Can You Use IcuSync with ChatGPT? A Honest Comparison with Claude

By Toby Pattullo
Australian Deaflympic marathon and ultra runner, and the solo developer behind IcuSync.
IcuSync is built for Claude, but because it uses MCP (Model Context Protocol), an open standard, it also works with other AI assistants that support the protocol. ChatGPT added full MCP support via Developer Mode, which means you can connect IcuSync to ChatGPT today if you want to.
This article covers what that experience actually looks like, where it works well, and where it falls short compared to Claude.
How to Connect IcuSync to ChatGPT
Developer Mode is available on any ChatGPT account including free. The initial setup must be done on the ChatGPT web app, but once connected IcuSync is available across ChatGPT web, mobile, and desktop.
- Go to chatgpt.com on a desktop browser
- Open Settings → Apps → Advanced Settings
- Enable Developer Mode
- Click Create App and add your IcuSync MCP URL
Once connected, IcuSync will be available as an app in your ChatGPT conversations.
What Works
Reading your training data works reliably. ChatGPT can call the IcuSync tools to pull your recent sessions, fitness metrics, wellness data, and athlete profile without any issues. If you ask "what did I do this week?" or "how is my fitness trending?" you will get a sensible answer drawn from your actual Intervals.icu data.
Where It Falls Short
Structured workouts are where the difference becomes clear.

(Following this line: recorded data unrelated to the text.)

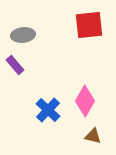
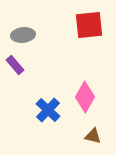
pink diamond: moved 4 px up
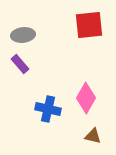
purple rectangle: moved 5 px right, 1 px up
pink diamond: moved 1 px right, 1 px down
blue cross: moved 1 px up; rotated 30 degrees counterclockwise
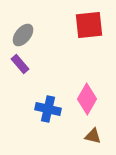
gray ellipse: rotated 45 degrees counterclockwise
pink diamond: moved 1 px right, 1 px down
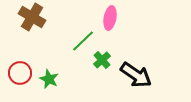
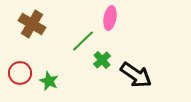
brown cross: moved 7 px down
green star: moved 2 px down
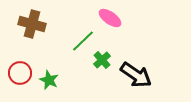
pink ellipse: rotated 65 degrees counterclockwise
brown cross: rotated 16 degrees counterclockwise
green star: moved 1 px up
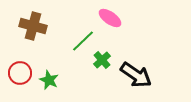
brown cross: moved 1 px right, 2 px down
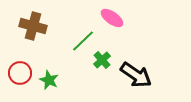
pink ellipse: moved 2 px right
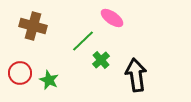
green cross: moved 1 px left
black arrow: rotated 132 degrees counterclockwise
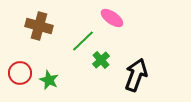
brown cross: moved 6 px right
black arrow: rotated 28 degrees clockwise
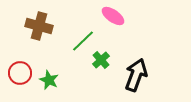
pink ellipse: moved 1 px right, 2 px up
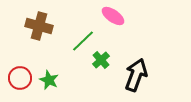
red circle: moved 5 px down
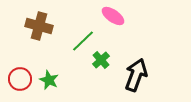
red circle: moved 1 px down
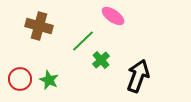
black arrow: moved 2 px right, 1 px down
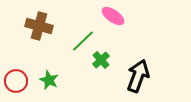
red circle: moved 4 px left, 2 px down
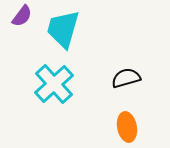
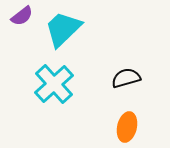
purple semicircle: rotated 15 degrees clockwise
cyan trapezoid: rotated 30 degrees clockwise
orange ellipse: rotated 24 degrees clockwise
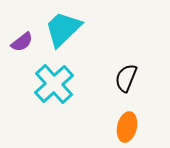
purple semicircle: moved 26 px down
black semicircle: rotated 52 degrees counterclockwise
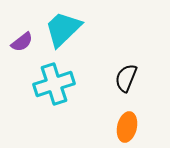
cyan cross: rotated 24 degrees clockwise
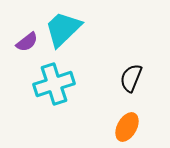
purple semicircle: moved 5 px right
black semicircle: moved 5 px right
orange ellipse: rotated 16 degrees clockwise
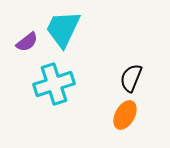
cyan trapezoid: rotated 21 degrees counterclockwise
orange ellipse: moved 2 px left, 12 px up
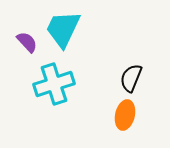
purple semicircle: rotated 95 degrees counterclockwise
orange ellipse: rotated 16 degrees counterclockwise
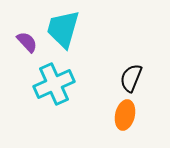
cyan trapezoid: rotated 9 degrees counterclockwise
cyan cross: rotated 6 degrees counterclockwise
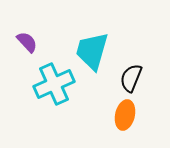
cyan trapezoid: moved 29 px right, 22 px down
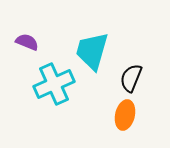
purple semicircle: rotated 25 degrees counterclockwise
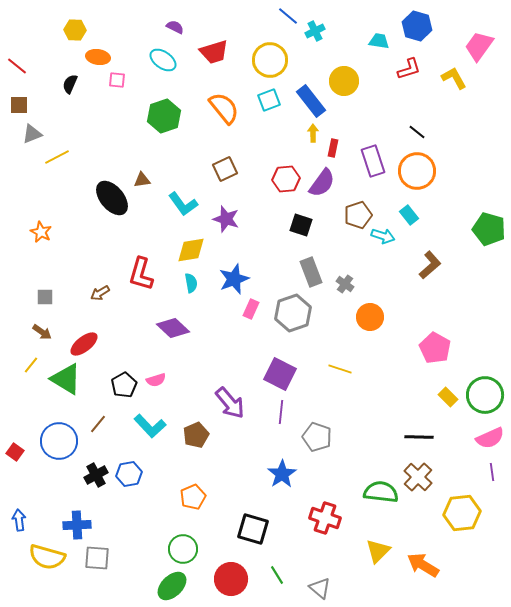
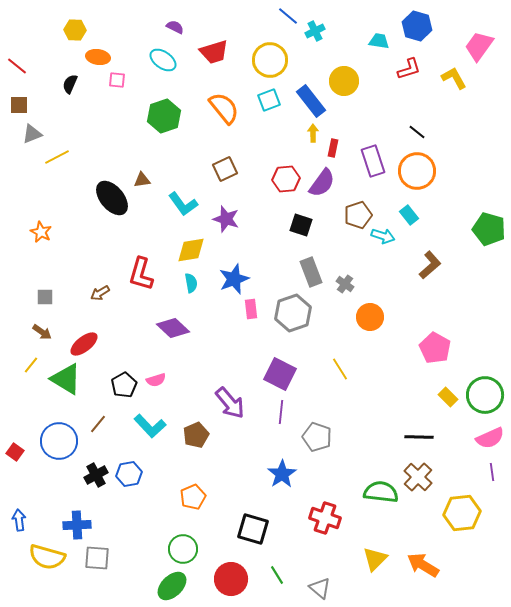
pink rectangle at (251, 309): rotated 30 degrees counterclockwise
yellow line at (340, 369): rotated 40 degrees clockwise
yellow triangle at (378, 551): moved 3 px left, 8 px down
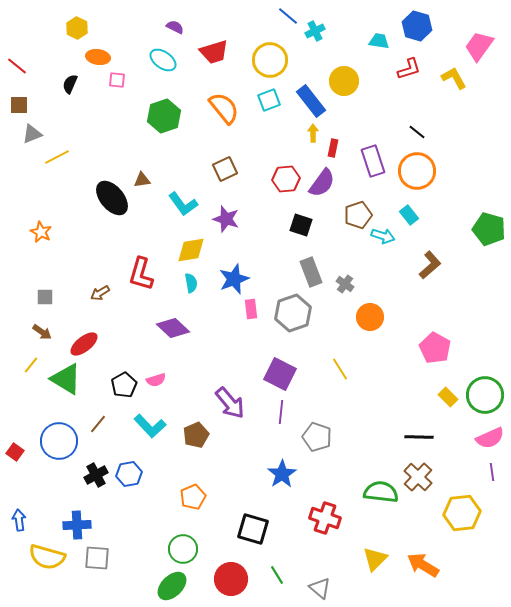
yellow hexagon at (75, 30): moved 2 px right, 2 px up; rotated 25 degrees clockwise
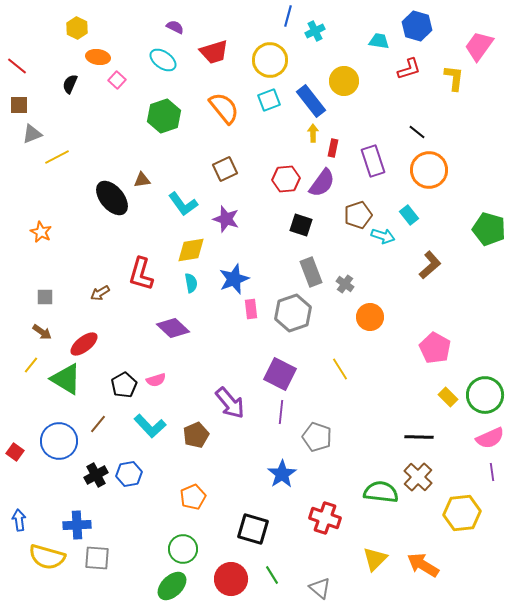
blue line at (288, 16): rotated 65 degrees clockwise
yellow L-shape at (454, 78): rotated 36 degrees clockwise
pink square at (117, 80): rotated 36 degrees clockwise
orange circle at (417, 171): moved 12 px right, 1 px up
green line at (277, 575): moved 5 px left
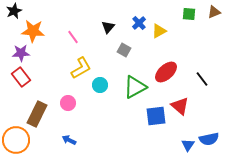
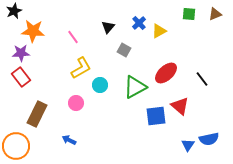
brown triangle: moved 1 px right, 2 px down
red ellipse: moved 1 px down
pink circle: moved 8 px right
orange circle: moved 6 px down
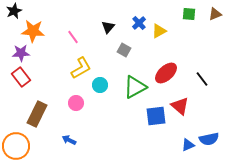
blue triangle: rotated 32 degrees clockwise
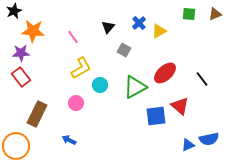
red ellipse: moved 1 px left
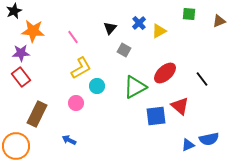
brown triangle: moved 4 px right, 7 px down
black triangle: moved 2 px right, 1 px down
cyan circle: moved 3 px left, 1 px down
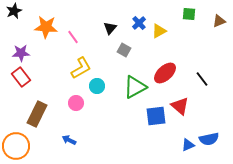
orange star: moved 13 px right, 4 px up
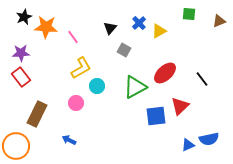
black star: moved 10 px right, 6 px down
red triangle: rotated 36 degrees clockwise
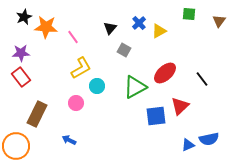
brown triangle: rotated 32 degrees counterclockwise
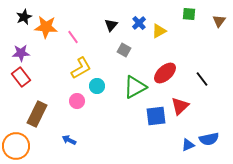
black triangle: moved 1 px right, 3 px up
pink circle: moved 1 px right, 2 px up
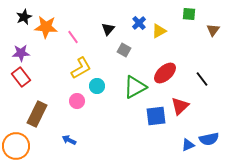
brown triangle: moved 6 px left, 9 px down
black triangle: moved 3 px left, 4 px down
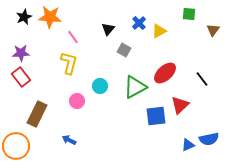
orange star: moved 4 px right, 10 px up
yellow L-shape: moved 12 px left, 5 px up; rotated 45 degrees counterclockwise
cyan circle: moved 3 px right
red triangle: moved 1 px up
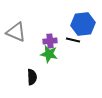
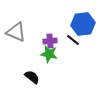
black line: rotated 24 degrees clockwise
black semicircle: rotated 49 degrees counterclockwise
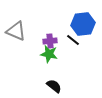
gray triangle: moved 1 px up
black semicircle: moved 22 px right, 9 px down
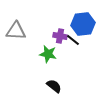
gray triangle: rotated 20 degrees counterclockwise
purple cross: moved 10 px right, 5 px up; rotated 16 degrees clockwise
green star: moved 1 px left
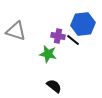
gray triangle: rotated 15 degrees clockwise
purple cross: moved 2 px left
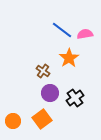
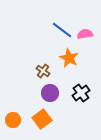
orange star: rotated 12 degrees counterclockwise
black cross: moved 6 px right, 5 px up
orange circle: moved 1 px up
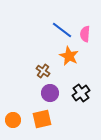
pink semicircle: rotated 77 degrees counterclockwise
orange star: moved 2 px up
orange square: rotated 24 degrees clockwise
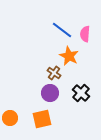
brown cross: moved 11 px right, 2 px down
black cross: rotated 12 degrees counterclockwise
orange circle: moved 3 px left, 2 px up
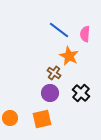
blue line: moved 3 px left
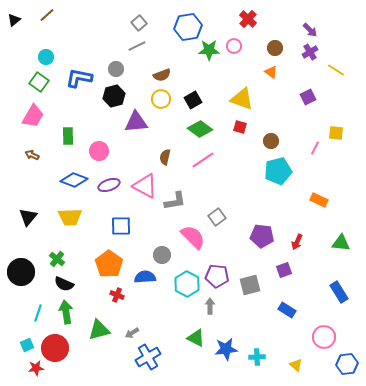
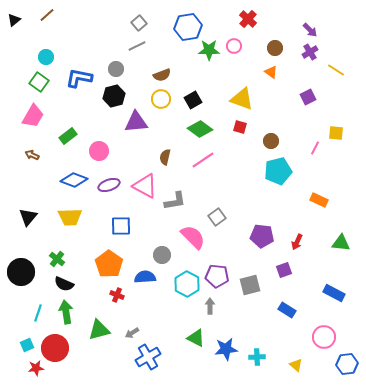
green rectangle at (68, 136): rotated 54 degrees clockwise
blue rectangle at (339, 292): moved 5 px left, 1 px down; rotated 30 degrees counterclockwise
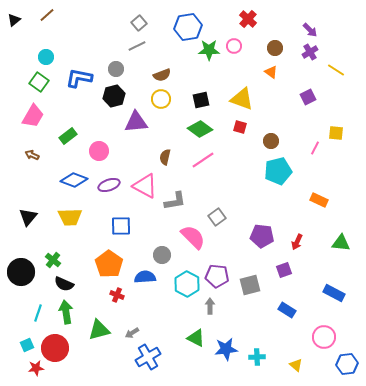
black square at (193, 100): moved 8 px right; rotated 18 degrees clockwise
green cross at (57, 259): moved 4 px left, 1 px down
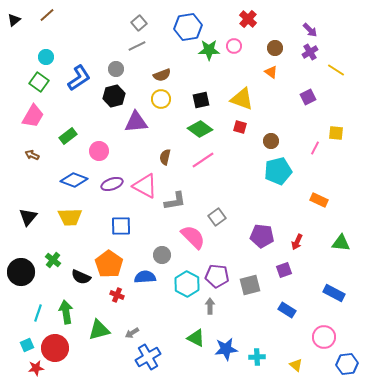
blue L-shape at (79, 78): rotated 136 degrees clockwise
purple ellipse at (109, 185): moved 3 px right, 1 px up
black semicircle at (64, 284): moved 17 px right, 7 px up
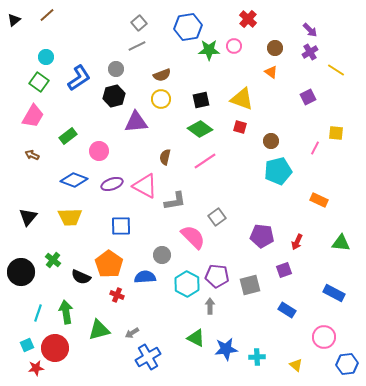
pink line at (203, 160): moved 2 px right, 1 px down
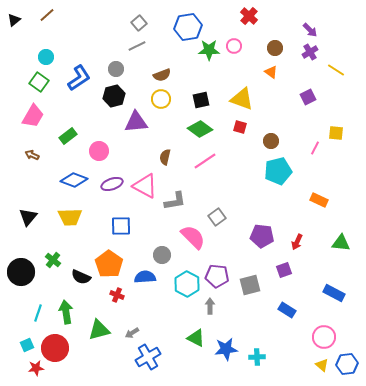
red cross at (248, 19): moved 1 px right, 3 px up
yellow triangle at (296, 365): moved 26 px right
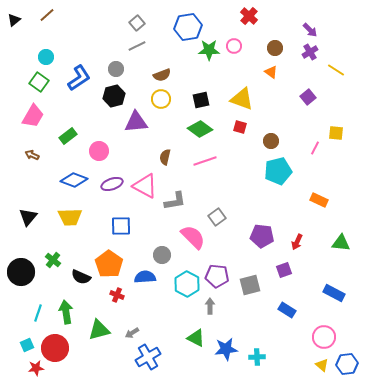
gray square at (139, 23): moved 2 px left
purple square at (308, 97): rotated 14 degrees counterclockwise
pink line at (205, 161): rotated 15 degrees clockwise
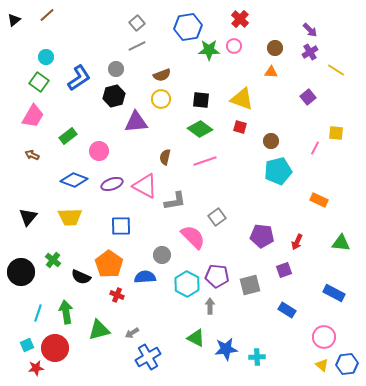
red cross at (249, 16): moved 9 px left, 3 px down
orange triangle at (271, 72): rotated 32 degrees counterclockwise
black square at (201, 100): rotated 18 degrees clockwise
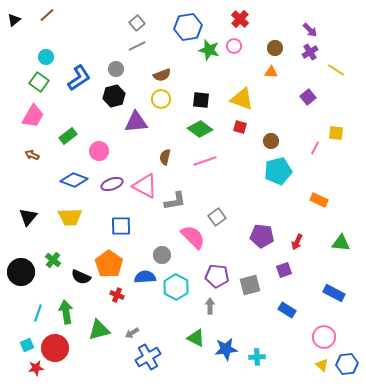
green star at (209, 50): rotated 15 degrees clockwise
cyan hexagon at (187, 284): moved 11 px left, 3 px down
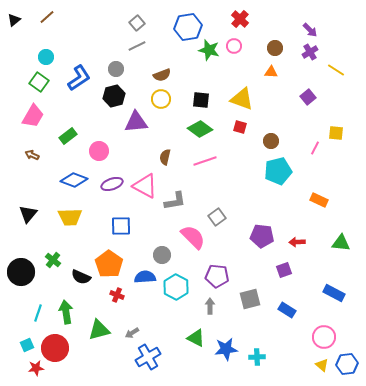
brown line at (47, 15): moved 2 px down
black triangle at (28, 217): moved 3 px up
red arrow at (297, 242): rotated 63 degrees clockwise
gray square at (250, 285): moved 14 px down
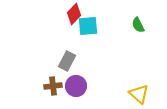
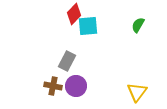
green semicircle: rotated 56 degrees clockwise
brown cross: rotated 18 degrees clockwise
yellow triangle: moved 2 px left, 2 px up; rotated 25 degrees clockwise
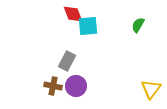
red diamond: moved 1 px left; rotated 65 degrees counterclockwise
yellow triangle: moved 14 px right, 3 px up
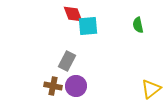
green semicircle: rotated 42 degrees counterclockwise
yellow triangle: rotated 15 degrees clockwise
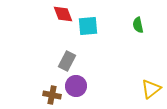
red diamond: moved 10 px left
brown cross: moved 1 px left, 9 px down
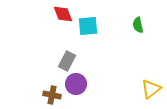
purple circle: moved 2 px up
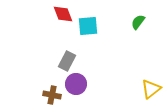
green semicircle: moved 3 px up; rotated 49 degrees clockwise
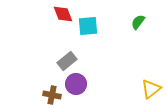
gray rectangle: rotated 24 degrees clockwise
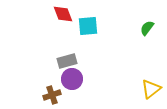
green semicircle: moved 9 px right, 6 px down
gray rectangle: rotated 24 degrees clockwise
purple circle: moved 4 px left, 5 px up
brown cross: rotated 30 degrees counterclockwise
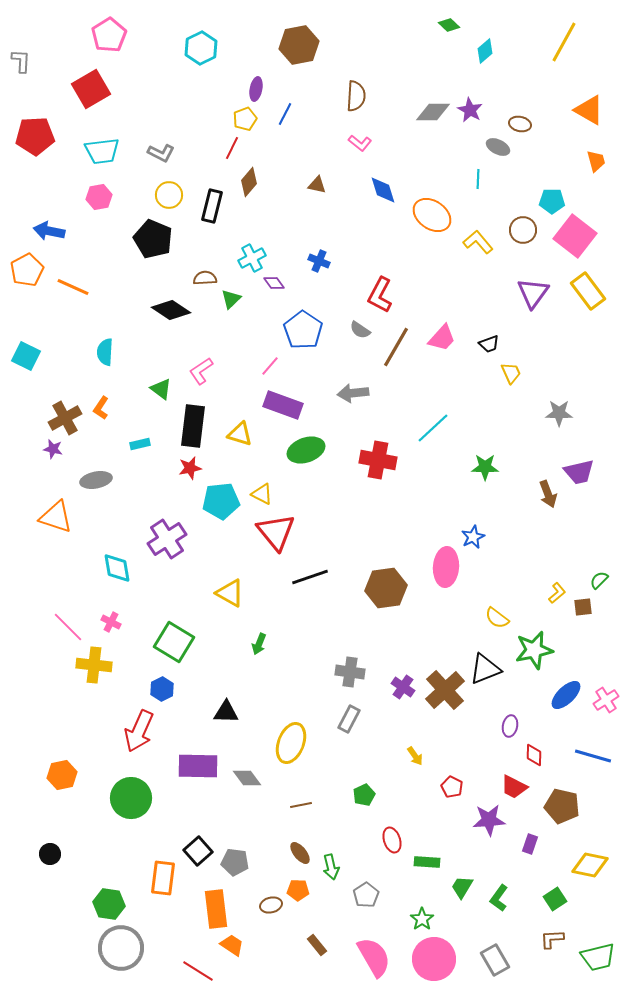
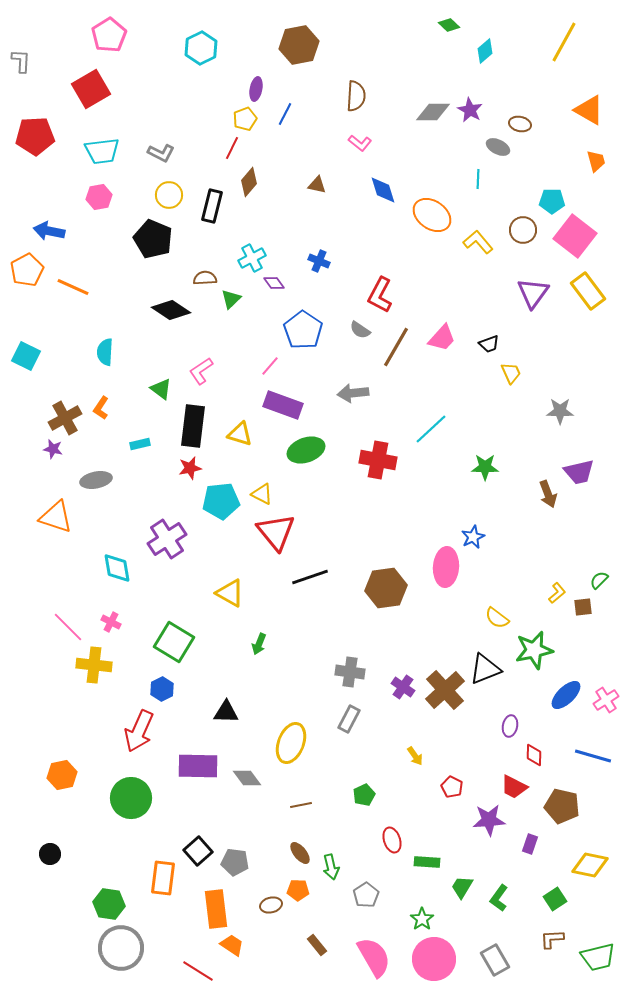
gray star at (559, 413): moved 1 px right, 2 px up
cyan line at (433, 428): moved 2 px left, 1 px down
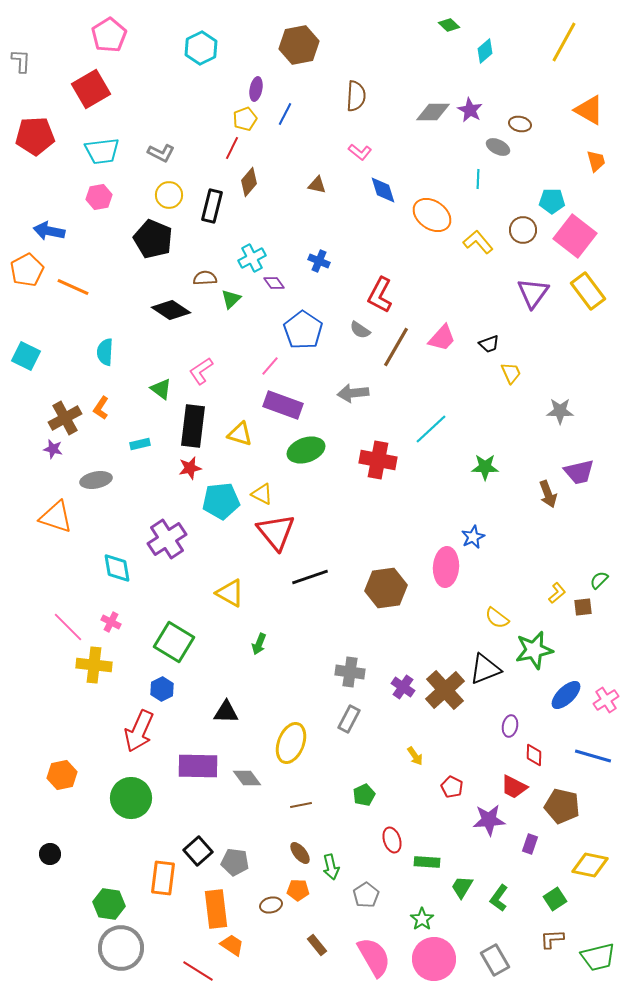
pink L-shape at (360, 143): moved 9 px down
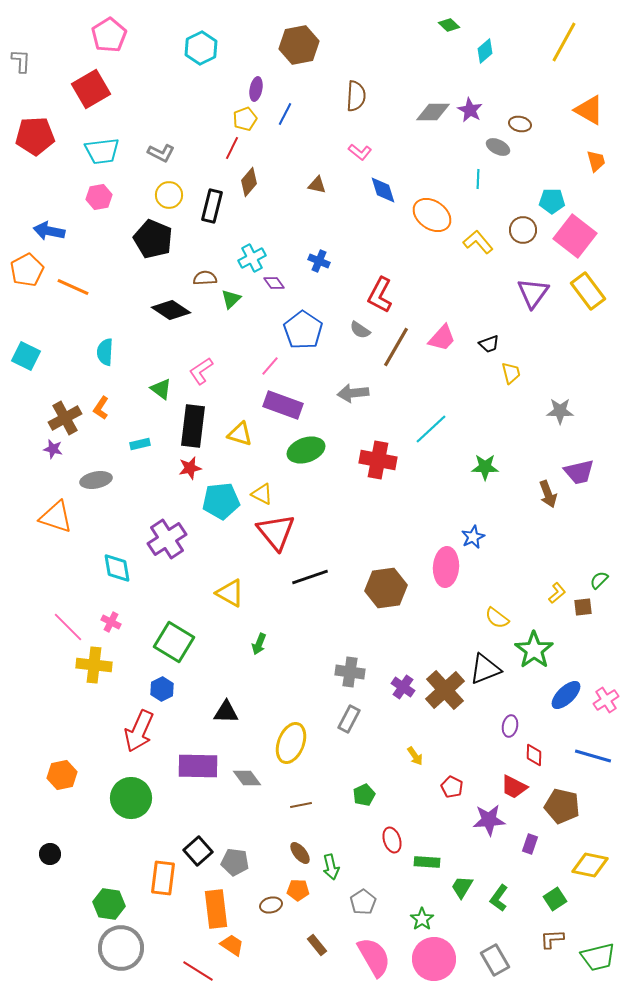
yellow trapezoid at (511, 373): rotated 10 degrees clockwise
green star at (534, 650): rotated 24 degrees counterclockwise
gray pentagon at (366, 895): moved 3 px left, 7 px down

IcuSync uses a specific syntax to write workouts that Intervals.icu can parse and sync to your watch. The format is precise. A simple Zone 2 run, for example, should be written as - 60m Z2 HR intensity=warmup. The instructions for this are documented clearly in the IcuSync tool schema that any connected AI can read.
Claude follows these instructions accurately on the first attempt. ChatGPT tends to interpret them rather than follow them literally. In testing, a request to add a 60 minute Zone 2 run to the calendar produced a workout with verbose coaching text instead of the correct structured format. Getting to the right output required multiple correction rounds.
This is not an IcuSync problem. The server behaves identically regardless of which AI is calling it. The difference is in how each model handles precise tool instructions. Claude executes them. ChatGPT paraphrases them.
For read-only use, the gap is small. For building and pushing workouts, the gap is significant.
Side by Side
| Claude | ChatGPT | |
|---|---|---|
| Read training data | ✓ Works reliably | ✓ Works reliably |
| Build structured workouts | ✓ Correct first time | ⚠ Often needs correction |
| Push workouts to calendar | ✓ Correct format | ⚠ May require multiple edits |
| Mobile app support | ✓ Web, mobile, desktop | ✓ Web, mobile, desktop (setup on web first) |
| Account requirement | Free or paid Claude | Free or paid ChatGPT |
The Bottom Line
ChatGPT can read your IcuSync data without issues. If you are already a ChatGPT user and want to ask questions about your training, it works.
For building structured workouts and pushing them to your calendar, Claude is the better choice. It follows the workout format correctly first time, which matters when the output is going straight to your watch.
IcuSync is built and tested around Claude. That is where the experience is most reliable and where ongoing development is focused.
If you want to try ChatGPT with IcuSync, it is available. Just review workout outputs carefully before confirming them.